_Текст упражнения_:
Деррида уверен, что только допуская динамическую природу идентичности, допуская необходимость непрерывного генерирования различий внутри того, что традиционно считается неделимым ядром, «самостью» личности или культуры, допуская, что «я» не сводится к своей «идентичности», но предполагает в себе бездну, которая свидетельствует о том, что подобная же бездна скрыта и в другом, также не поддающемся тотальной и всевременной безусловной идентификации, отношения с другим возможны.
Подлинная дорога к «идентичности культуры состоит в том, чтобы ей быть отличной от самой себя; языку — быть отличным от него же; личности — дифференцировать себя в себе» [9, 13] — таков рефрен политической и социальной философии Деррида.
Интерес к христианству со стороны Деррида объясняется тем, что для спасения будущего Запада ему представлялось необходимым сначала разобраться с его прошлым, «понять, откуда мы пришли» [9, 10] — иначе говоря, проанализировать историю перетекания античных истоков Европы в историю двадцативекового существования религиозно-культурного проекта иудео-христианской цивилизации. Наиболее важным для своего проекта выстраивания отношений с Другим по принципу дара Деррида полагал реактивацию в современных условиях той компоненты «христианского наследия», в которой, по его мнению, в концентрированном виде содержится информация об интересующем его «христианском смысле дара» [7, 57].
Собственно дерридарианское истолкование «христианского смысла дара» заключалось в следующем: христианство исходит из идеи человеческой жизни как дара Другого, дара Бога, и утверждает радикальную асимметрию между взглядом на человека Другого и его невозможностью увидеть этого Другого, скрывающегося в тайне и распоряжающегося ею, и потому можно с полным правом утверждать, что христианство впервые связало дар и тайну. Особенность христианского опыта, того мистериального трепета, misterium trimendum, который является «не чем иным как смертью, [...] неким новым опытом отдавать себя смерти», заключается, в отличие от предшествовавшего ему платоновского, в том, что составило сущность христианского поворота — в «искупительной жертве» Христа, утверждавшей новое качество дара в истории ответственности, жертвенного дара, который уже нельзя постичь как то, что дарится для того, чтобы получить за него что-то другое.

_Рабочее задание 1_: Изложите текст о Деррида в двух предложениях.
_Рабочее задание 2_: Воспроизведите без изменений фрагмент текста о Деррида, который начинается со слов «Деррида уверен, что» и заканчивается словами «с другим возможны.».

_Исходные данные_:
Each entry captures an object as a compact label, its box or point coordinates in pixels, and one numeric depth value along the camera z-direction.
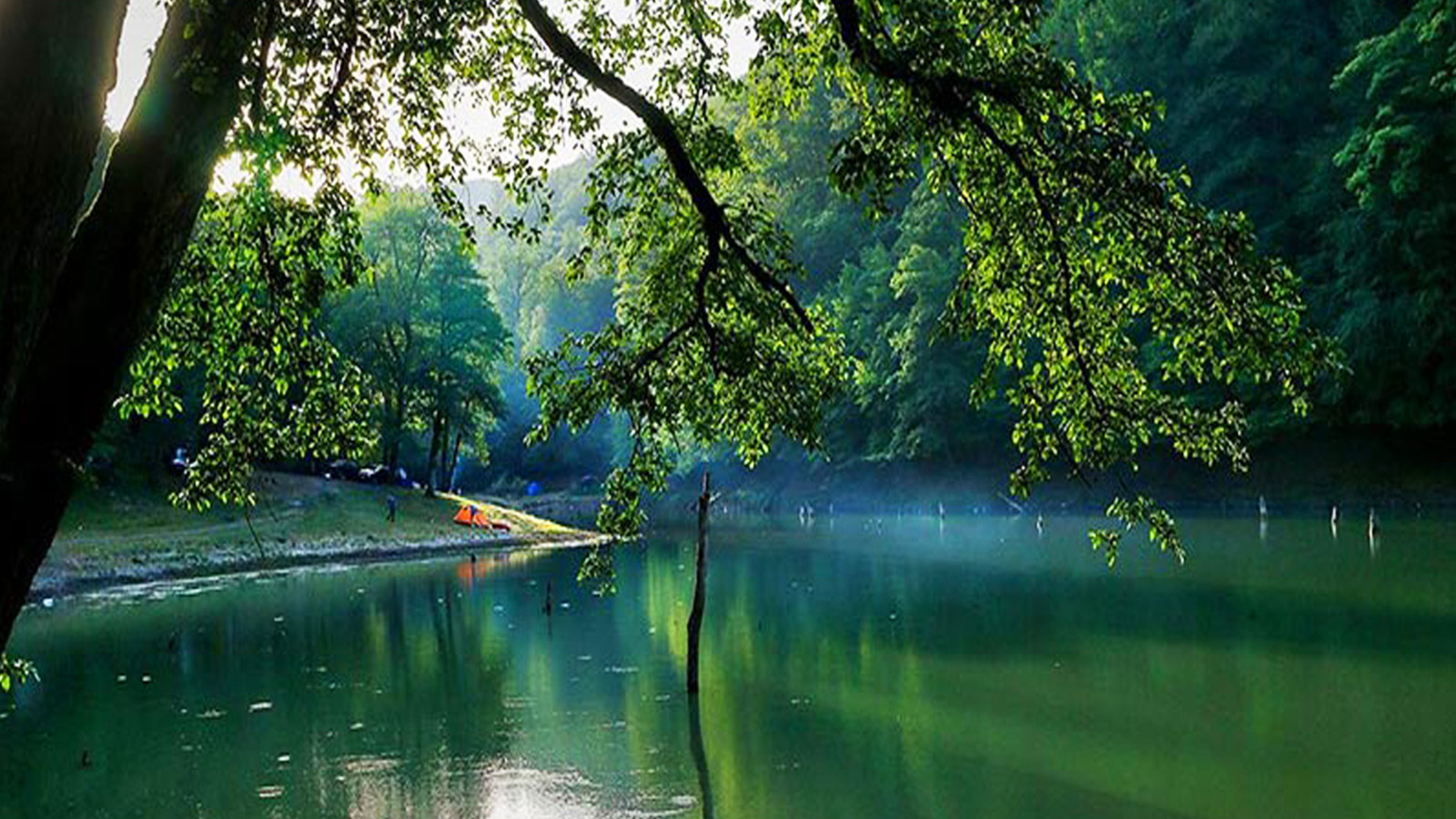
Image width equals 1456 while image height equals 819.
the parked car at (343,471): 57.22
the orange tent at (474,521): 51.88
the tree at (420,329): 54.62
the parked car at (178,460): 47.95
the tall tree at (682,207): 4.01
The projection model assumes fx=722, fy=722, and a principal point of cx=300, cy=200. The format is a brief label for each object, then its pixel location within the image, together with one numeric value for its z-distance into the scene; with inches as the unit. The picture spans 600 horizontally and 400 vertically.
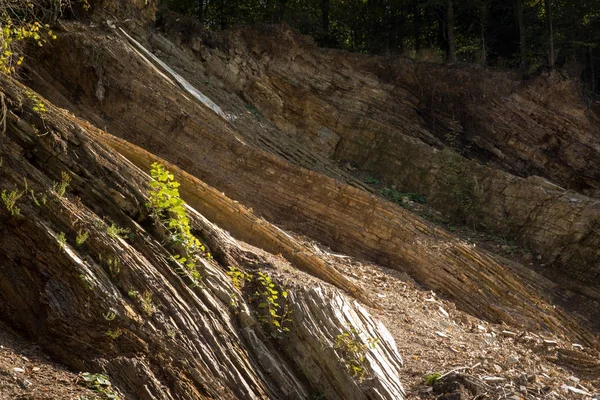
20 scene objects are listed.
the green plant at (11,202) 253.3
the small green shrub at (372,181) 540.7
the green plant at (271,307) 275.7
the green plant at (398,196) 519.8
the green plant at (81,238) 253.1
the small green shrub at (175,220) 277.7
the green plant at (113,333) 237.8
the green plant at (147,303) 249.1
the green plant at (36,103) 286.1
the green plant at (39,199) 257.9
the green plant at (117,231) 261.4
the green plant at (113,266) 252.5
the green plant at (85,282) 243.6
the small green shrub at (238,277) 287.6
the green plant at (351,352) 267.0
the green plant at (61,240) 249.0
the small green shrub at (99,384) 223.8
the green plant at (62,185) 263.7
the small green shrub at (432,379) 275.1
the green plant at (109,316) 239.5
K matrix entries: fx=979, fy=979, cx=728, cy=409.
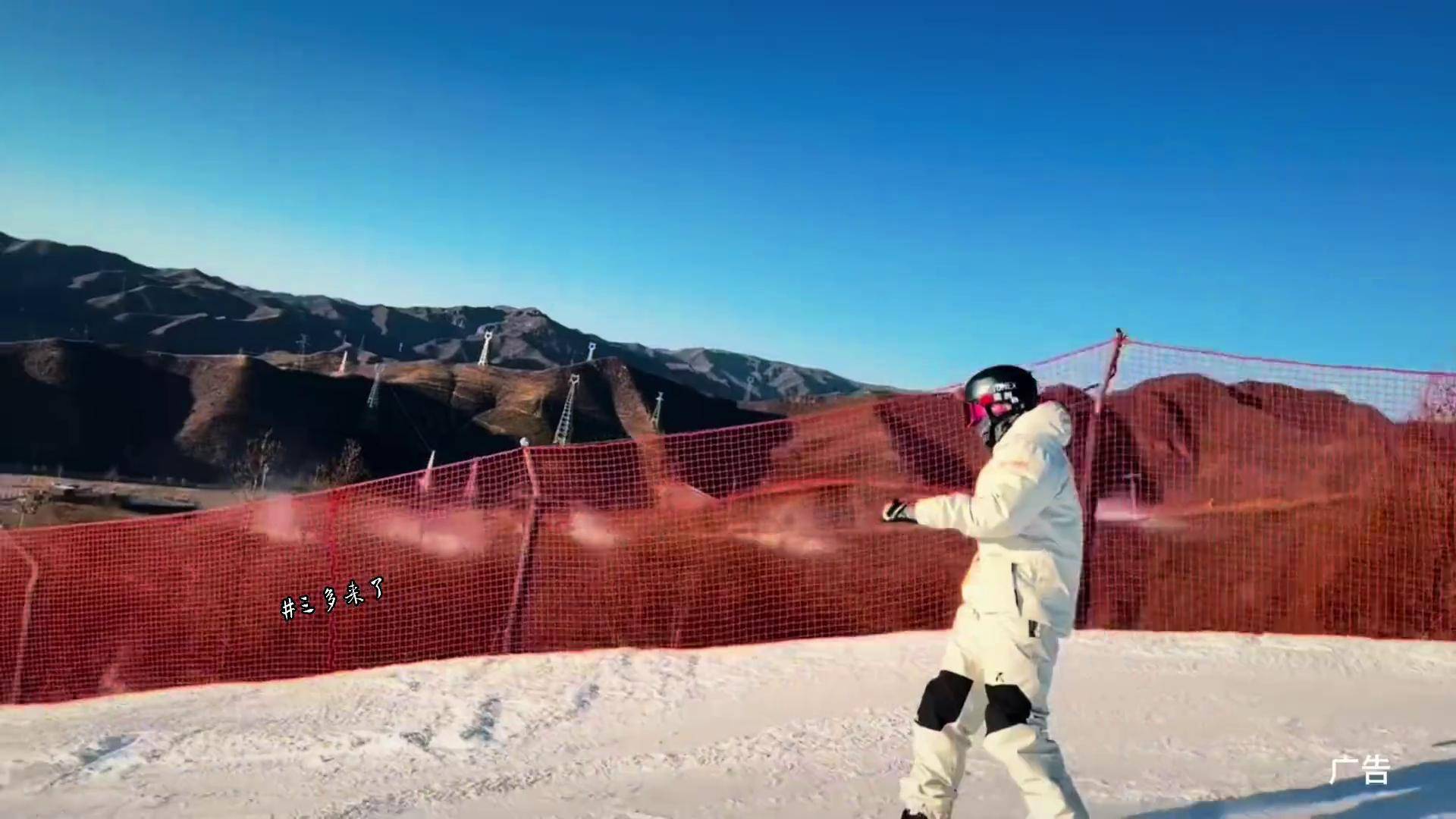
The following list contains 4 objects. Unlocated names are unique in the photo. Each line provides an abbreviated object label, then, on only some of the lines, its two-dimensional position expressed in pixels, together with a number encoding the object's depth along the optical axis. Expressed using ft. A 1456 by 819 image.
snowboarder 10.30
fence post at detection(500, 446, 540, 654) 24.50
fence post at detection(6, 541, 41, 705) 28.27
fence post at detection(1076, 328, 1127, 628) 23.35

_Решение задания 1_: Деррида считает, что отношения с другим возможны лишь при признании динамической природы идентичности, а подлинный путь к идентичности культуры, языка и личности видит в том, чтобы быть отличными от самих себя. К христианству он обращался, чтобы разобраться с прошлым Запада и реактивировать «христианский смысл дара», который, по его толкованию, впервые связал дар и тайну и через искупительную жертву Христа утвердил дар, не предполагающий получения чего-то взамен.

_Решение задания 2_:
Деррида уверен, что только допуская динамическую природу идентичности, допуская необходимость непрерывного генерирования различий внутри того, что традиционно считается неделимым ядром, «самостью» личности или культуры, допуская, что «я» не сводится к своей «идентичности», но предполагает в себе бездну, которая свидетельствует о том, что подобная же бездна скрыта и в другом, также не поддающемся тотальной и всевременной безусловной идентификации, отношения с другим возможны.